# Seitz/Dometic Replacement Glazing panel



## Phillip (Jul 20, 2009)

Hello All,

I've broken an over-cab window, forgot it was open - drove off past a large cast-iron gate post - crash bang wallop 8O .

Fortunately, the glazing panel popped out of the frame, and no damage is done to the window frame or the rest of the MH.

Unfortunately, the glazing panel broke when it hit the road. I've popped it back in, but I really need a replacement.

Anyone in the business of supplying these things, or know where I might get one? Part number is AGS50700X0400. I also need the right hand handle part (brown). I've been quoted £185 (inc vat & p&p) from www.LeisureSpares.co.uk, but i think this is a bit steep considering a complete window including frame and blinds and everything is around £250.

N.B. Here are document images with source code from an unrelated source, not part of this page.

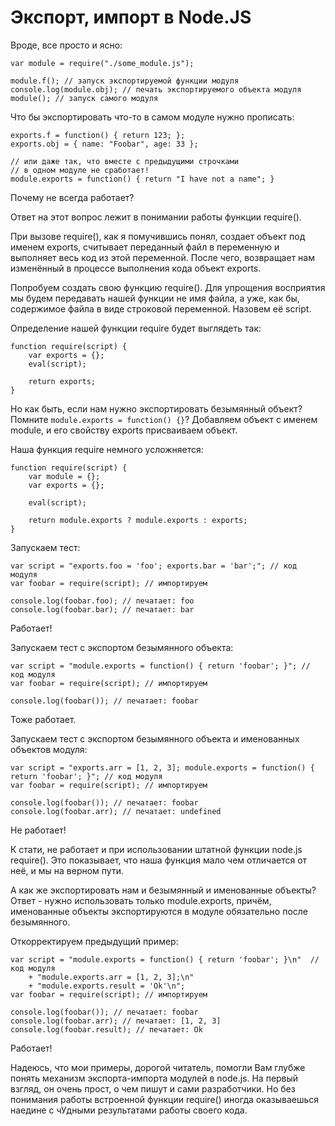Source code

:# Экспорт, импорт в Node.JS

Вроде, все просто и ясно:

	var module = require("./some_module.js");

	module.f(); // запуск экспортируемой функции модуля
	console.log(module.obj); // печать экспортируемого объекта модуля
	module(); // запуск самого модуля

Что бы экспортировать что-то в самом модуле нужно прописать:

	exports.f = function() { return 123; };
	exports.obj = { name: "Foobar", age: 33 };

	// или даже так, что вместе с предыдущими строчками
	// в одном модуле не сработает!
	module.exports = function() { return "I have not a name"; }

Почему не всегда работает?

Ответ на этот вопрос лежит в понимании работы функции require().

При вызове require(), как я помучившись понял, создает объект под именем exports, считывает переданный файл в переменную и выполняет весь код из этой переменной. После чего, возвращает нам изменённый в процессе выполнения кода объект exports.

Попробуем создать свою функцию require(). Для упрощения восприятия мы будем передавать нашей функции не имя файла, а уже, как бы, содержимое файла в виде строковой переменной. Назовем её script.

Определение нашей функции require будет выглядеть так:

	function require(script) {
		var exports = {};
		eval(script);

		return exports;
	}

Но как быть, если нам нужно экспортировать безымянный объект? Помните `module.exports = function() {}`? Добавляем объект с именем module, и его свойству exports присваиваем объект.

Наша функция require немного усложняется:

	function require(script) {
		var module = {};
		var exports = {};

		eval(script);

		return module.exports ? module.exports : exports;
	}

Запускаем тест:

	var script = "exports.foo = 'foo'; exports.bar = 'bar';"; // код модуля
	var foobar = require(script); // импортируем

	console.log(foobar.foo); // печатает: foo
	console.log(foobar.bar); // печатает: bar

Работает!

Запускаем тест с экспортом безымянного объекта:

	var script = "module.exports = function() { return 'foobar'; }"; // код модуля
	var foobar = require(script); // импортируем

	console.log(foobar()); // печатает: foobar

Тоже работает.

Запускаем тест с экспортом безымянного объекта и именованных объектов модуля:

	var script = "exports.arr = [1, 2, 3]; module.exports = function() { return 'foobar'; }"; // код модуля
	var foobar = require(script); // импортируем

	console.log(foobar()); // печатает: foobar
	console.log(foobar.arr); // печатает: undefined

Не работает!

К стати, не работает и при использовании штатной функции node.js require(). Это показывает, что наша функция мало чем отличается от неё, и мы на верном пути.

А как же экспортировать нам и безымянный и именованные объекты? Ответ - нужно использовать только module.exports, причём, именованные объекты экспортируются в модуле обязательно после безымянного.

Откорректируем предыдущий пример:

	var script = "module.exports = function() { return 'foobar'; }\n"  // код модуля
		+ "module.exports.arr = [1, 2, 3];\n"
		+ "module.exports.result = 'Ok'\n";
	var foobar = require(script); // импортируем

	console.log(foobar()); // печатает: foobar
	console.log(foobar.arr); // печатает: [1, 2, 3]
	console.log(foobar.result); // печатает: Ok

Работает!

Надеюсь, что мои примеры, дорогой читатель, помогли Вам глубже понять механизм экспорта-импорта модулей в node.js. На первый взгляд, он очень прост, о чем пишут и сами разработчики. Но без понимания работы встроенной функции require() иногда оказываешься наедине с чУдными результатами работы своего кода.
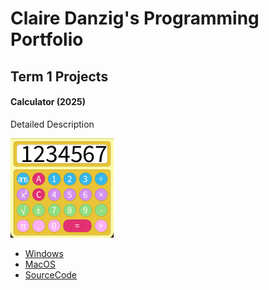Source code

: # Claire Danzig's Programming Portfolio

## Term 1 Projects

#### Calculator (2025)

Detailed Description

![RunningCalculator](https://github.com/SkylineHighStudent/Portfolio25-26/blob/main/images/calc.png?raw=true)

* [Windows]()
* [MacOS]()
* [SourceCode]()
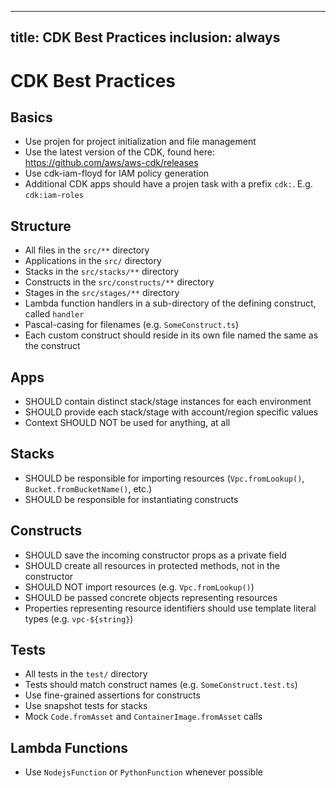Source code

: <!-- CDK Best Practices adopted from https://github.com/mbonig/kiro-steering-docs/blob/main/cdk/cdk-best-practices.md -->
---
title: CDK Best Practices
inclusion: always
---

# CDK Best Practices

## Basics
- Use projen for project initialization and file management
- Use the latest version of the CDK, found here: https://github.com/aws/aws-cdk/releases
- Use cdk-iam-floyd for IAM policy generation
- Additional CDK apps should have a projen task with a prefix `cdk:`. E.g. `cdk:iam-roles`

## Structure
- All files in the `src/**` directory
- Applications in the `src/` directory
- Stacks in the `src/stacks/**` directory
- Constructs in the `src/constructs/**` directory
- Stages in the `src/stages/**` directory
- Lambda function handlers in a sub-directory of the defining construct, called `handler`
- Pascal-casing for filenames (e.g. `SomeConstruct.ts`)
- Each custom construct should reside in its own file named the same as the construct

## Apps
- SHOULD contain distinct stack/stage instances for each environment
- SHOULD provide each stack/stage with account/region specific values
- Context SHOULD NOT be used for anything, at all

## Stacks
- SHOULD be responsible for importing resources (`Vpc.fromLookup()`, `Bucket.fromBucketName()`, etc.)
- SHOULD be responsible for instantiating constructs

## Constructs
- SHOULD save the incoming constructor props as a private field
- SHOULD create all resources in protected methods, not in the constructor
- SHOULD NOT import resources (e.g. `Vpc.fromLookup()`)
- SHOULD be passed concrete objects representing resources
- Properties representing resource identifiers should use template literal types (e.g. `vpc-${string}`)

## Tests
- All tests in the `test/` directory
- Tests should match construct names (e.g. `SomeConstruct.test.ts`)
- Use fine-grained assertions for constructs
- Use snapshot tests for stacks
- Mock `Code.fromAsset` and `ContainerImage.fromAsset` calls

## Lambda Functions
- Use `NodejsFunction` or `PythonFunction` whenever possible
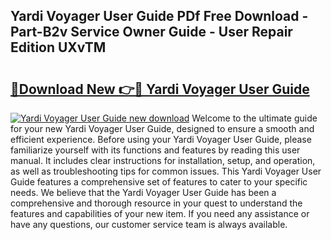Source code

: ## Yardi Voyager User Guide PDf Free Download - Part-B2v Service Owner Guide - User Repair Edition UXvTM

# <h2><a href="http://bc54273.oget.top/?id=Yardi+Voyager+User+Guide">🔗Download New 👉🔴 Yardi Voyager User Guide</a></h2>

[![Yardi Voyager User Guide new download](https://i.imgur.com/5g1atiW.png)](http://bc54273.oget.top/?id=Yardi+Voyager+User+Guide)
Welcome to the ultimate guide for your new Yardi Voyager User Guide, designed to ensure a smooth and efficient experience. Before using your Yardi Voyager User Guide, please familiarize yourself with its functions and features by reading this user manual. It includes clear instructions for installation, setup, and operation, as well as troubleshooting tips for common issues. This Yardi Voyager User Guide features a comprehensive set of features to cater to your specific needs. We believe that the Yardi Voyager User Guide has been a comprehensive and thorough resource in your quest to understand the features and capabilities of your new item. If you need any assistance or have any questions, our customer service team is always available.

Alternatively, Anyone know of a motorhome breakers yard i might get one from?

Phill.


----------



## Mrplodd (Mar 4, 2008)

Phil

A relative of mine cracked one of my windows (small kitchen one) and the quotes I have received confirm the sort of prices you have been quoted !!! Insanely expensive but it would appear the nice people at Seitz have a total stranglehold on the market and can charge whatever they like !! (and its a LOT  )

An alternative I thought of was to just fit a single flat panel of perspex, of course it wont be double glazed but it will be MUCH cheaper !!

I tried a few breakers and they all said the same thing "its always the opening bit that people want, they go VERY quickly"

there are only a few standard size windows so have alok at caravan breakers as well !! (Good 'ole Google will find you some)


----------



## Ian_n_Suzy (Feb 15, 2009)

I posted this in an earlier thread but in case you miss it (they have New & Used):

http://www.olearymotorhomes.co.uk/ - I have used these before and they were very reasonably priced and reliable with postage.


----------



## Happycampers (Mar 11, 2008)

Hi Phil,
you could also give these a try as well,if you scroll down the categories to "Window Sale" there may be one there that your looking for. it's also agood site for most european motorhome spares inculding the Remis roof lights.
Hope it helps http://www.caravan-parts.org/100360/info.php?p=1&pno=0

Nigel


----------